----- THE DATA -----
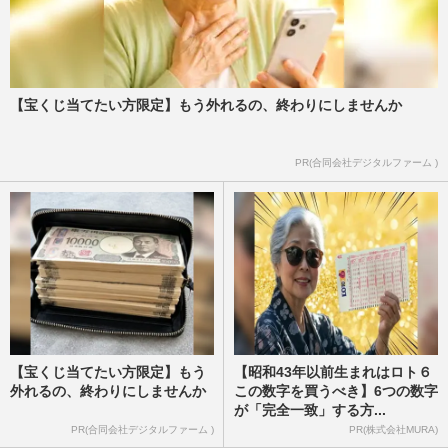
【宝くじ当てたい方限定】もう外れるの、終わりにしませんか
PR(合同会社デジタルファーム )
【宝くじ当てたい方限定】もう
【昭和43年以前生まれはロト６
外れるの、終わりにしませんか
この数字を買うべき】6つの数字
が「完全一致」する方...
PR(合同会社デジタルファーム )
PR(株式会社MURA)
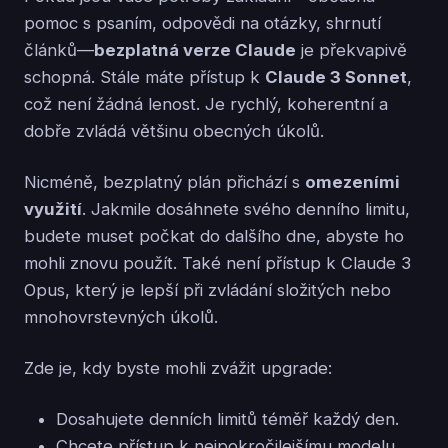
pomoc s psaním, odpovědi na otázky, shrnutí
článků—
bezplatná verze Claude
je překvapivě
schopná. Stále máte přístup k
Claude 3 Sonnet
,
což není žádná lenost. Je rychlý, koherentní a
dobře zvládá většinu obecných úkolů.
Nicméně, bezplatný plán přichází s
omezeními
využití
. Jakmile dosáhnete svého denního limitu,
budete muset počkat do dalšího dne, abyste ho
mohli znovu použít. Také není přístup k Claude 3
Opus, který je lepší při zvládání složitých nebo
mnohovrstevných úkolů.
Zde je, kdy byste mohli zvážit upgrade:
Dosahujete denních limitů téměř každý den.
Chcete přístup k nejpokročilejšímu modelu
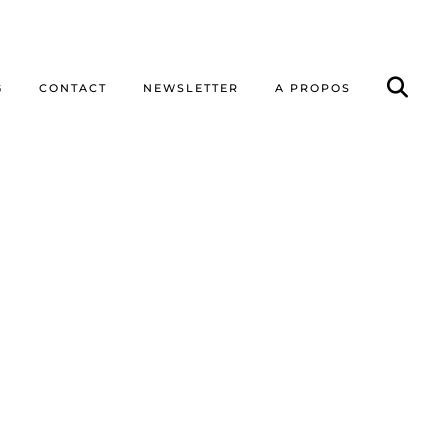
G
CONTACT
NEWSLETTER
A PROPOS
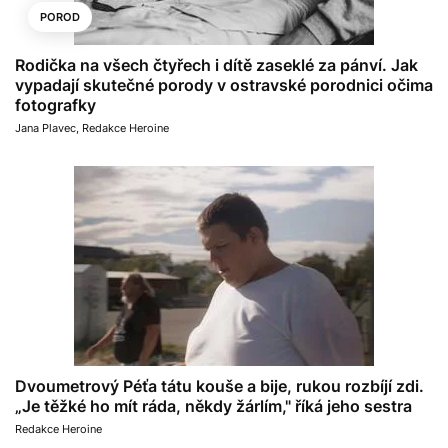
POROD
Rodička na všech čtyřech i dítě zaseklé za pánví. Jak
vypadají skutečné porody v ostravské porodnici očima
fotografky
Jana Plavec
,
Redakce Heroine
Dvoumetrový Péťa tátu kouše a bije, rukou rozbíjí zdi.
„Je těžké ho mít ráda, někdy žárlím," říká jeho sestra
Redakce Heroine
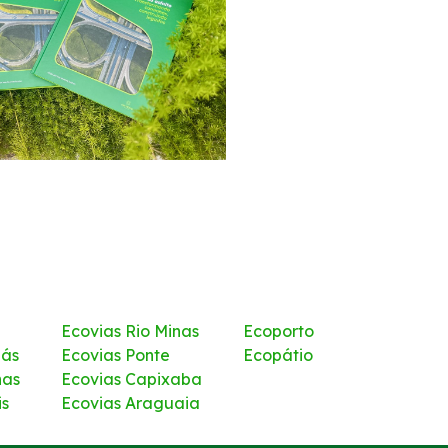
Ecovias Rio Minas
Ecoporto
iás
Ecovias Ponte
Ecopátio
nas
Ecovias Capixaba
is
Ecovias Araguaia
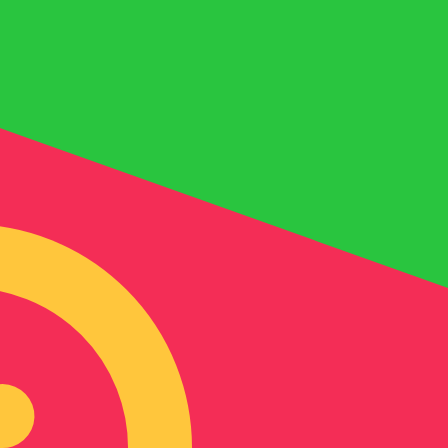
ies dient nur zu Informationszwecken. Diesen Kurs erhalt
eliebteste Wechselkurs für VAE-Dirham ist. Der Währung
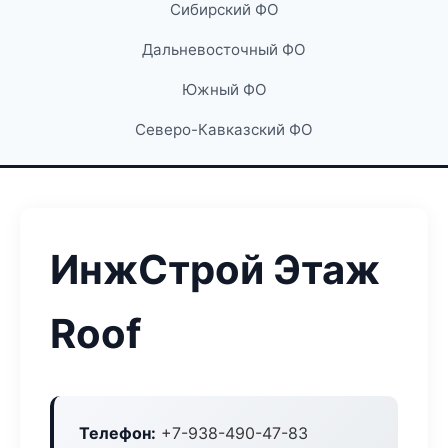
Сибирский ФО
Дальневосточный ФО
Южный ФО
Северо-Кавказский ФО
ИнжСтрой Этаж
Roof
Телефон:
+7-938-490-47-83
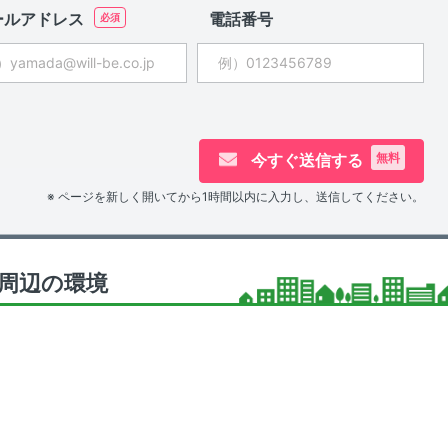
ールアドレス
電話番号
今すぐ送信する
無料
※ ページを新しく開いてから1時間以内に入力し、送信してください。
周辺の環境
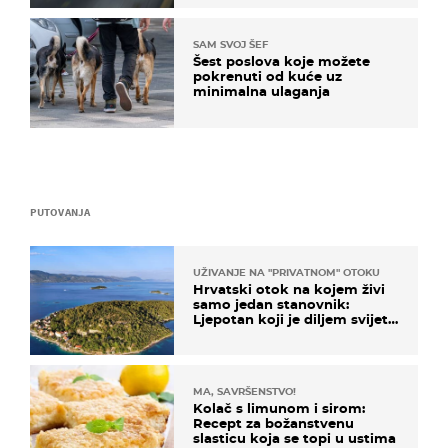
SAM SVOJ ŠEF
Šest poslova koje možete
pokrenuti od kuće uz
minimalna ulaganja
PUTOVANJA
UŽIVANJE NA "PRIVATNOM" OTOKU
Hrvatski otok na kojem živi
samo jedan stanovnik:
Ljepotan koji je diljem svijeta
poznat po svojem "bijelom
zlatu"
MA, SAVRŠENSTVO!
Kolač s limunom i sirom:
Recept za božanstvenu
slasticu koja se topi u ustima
-----
Put every line of text from the data into a Markdown table with the columns Row and Line, numbering the rows in order. Leave out the pictures and any blank lines.

EXERCISE ANSWER -
| Row | Line |
|---|---|
| 1 | 【宝くじ当てたい方限定】もう外れるの、終わりにしませんか |
| 2 | PR(合同会社デジタルファーム ) |
| 3 | 【宝くじ当てたい方限定】もう |
| 4 | 【昭和43年以前生まれはロト６ |
| 5 | 外れるの、終わりにしませんか |
| 6 | この数字を買うべき】6つの数字 |
| 7 | が「完全一致」する方... |
| 8 | PR(合同会社デジタルファーム ) |
| 9 | PR(株式会社MURA) |
| 10 | pomoc s psaním, odpovědi na otázky, shrnutí |
| 11 | článků— |
| 12 | bezplatná verze Claude |
| 13 | je překvapivě |
| 14 | schopná. Stále máte přístup k |
| 15 | Claude 3 Sonnet |
| 16 | , |
| 17 | což není žádná lenost. Je rychlý, koherentní a |
| 18 | dobře zvládá většinu obecných úkolů. |
| 19 | Nicméně, bezplatný plán přichází s |
| 20 | omezeními |
| 21 | využití |
| 22 | . Jakmile dosáhnete svého denního limitu, |
| 23 | budete muset počkat do dalšího dne, abyste ho |
| 24 | mohli znovu použít. Také není přístup k Claude 3 |
| 25 | Opus, který je lepší při zvládání složitých nebo |
| 26 | mnohovrstevných úkolů. |
| 27 | Zde je, kdy byste mohli zvážit upgrade: |
| 28 | Dosahujete denních limitů téměř každý den. |
| 29 | Chcete přístup k nejpokročilejšímu modelu |
| 30 | G |
| 31 | CONTACT |
| 32 | NEWSLETTER |
| 33 | A PROPOS |
| 34 | POROD |
| 35 | Rodička na všech čtyřech i dítě zaseklé za pánví. Jak |
| 36 | vypadají skutečné porody v ostravské porodnici očima |
| 37 | fotografky |
| 38 | Jana Plavec |
| 39 | , |
| 40 | Redakce Heroine |
| 41 | Dvoumetrový Péťa tátu kouše a bije, rukou rozbíjí zdi. |
| 42 | „Je těžké ho mít ráda, někdy žárlím," říká jeho sestra |
| 43 | Redakce Heroine |
| 44 | Ecovias Rio Minas |
| 45 | Ecoporto |
| 46 | iás |
| 47 | Ecovias Ponte |
| 48 | Ecopátio |
| 49 | nas |
| 50 | Ecovias Capixaba |
| 51 | is |
| 52 | Ecovias Araguaia |
| 53 | ies dient nur zu Informationszwecken. Diesen Kurs erhalt |
| 54 | eliebteste Wechselkurs für VAE-Dirham ist. Der Währung |
| 55 | Сибирский ФО |
| 56 | Дальневосточный ФО |
| 57 | Южный ФО |
| 58 | Северо-Кавказский ФО |
| 59 | ИнжСтрой Этаж |
| 60 | Roof |
| 61 | Телефон: |
| 62 | +7-938-490-47-83 |
| 63 | ールアドレス |
| 64 | 電話番号 |
| 65 | 今すぐ送信する |
| 66 | 無料 |
| 67 | ※ ページを新しく開いてから1時間以内に入力し、送信してください。 |
| 68 | 周辺の環境 |
| 69 | SAM SVOJ ŠEF |
| 70 | Šest poslova koje možete |
| 71 | pokrenuti od kuće uz |
| 72 | minimalna ulaganja |
| 73 | PUTOVANJA |
| 74 | UŽIVANJE NA "PRIVATNOM" OTOKU |
| 75 | Hrvatski otok na kojem živi |
| 76 | samo jedan stanovnik: |
| 77 | Ljepotan koji je diljem svijeta |
| 78 | poznat po svojem "bijelom |
| 79 | zlatu" |
| 80 | MA, SAVRŠENSTVO! |
| 81 | Kolač s limunom i sirom: |
| 82 | Recept za božanstvenu |
| 83 | slasticu koja se topi u ustima |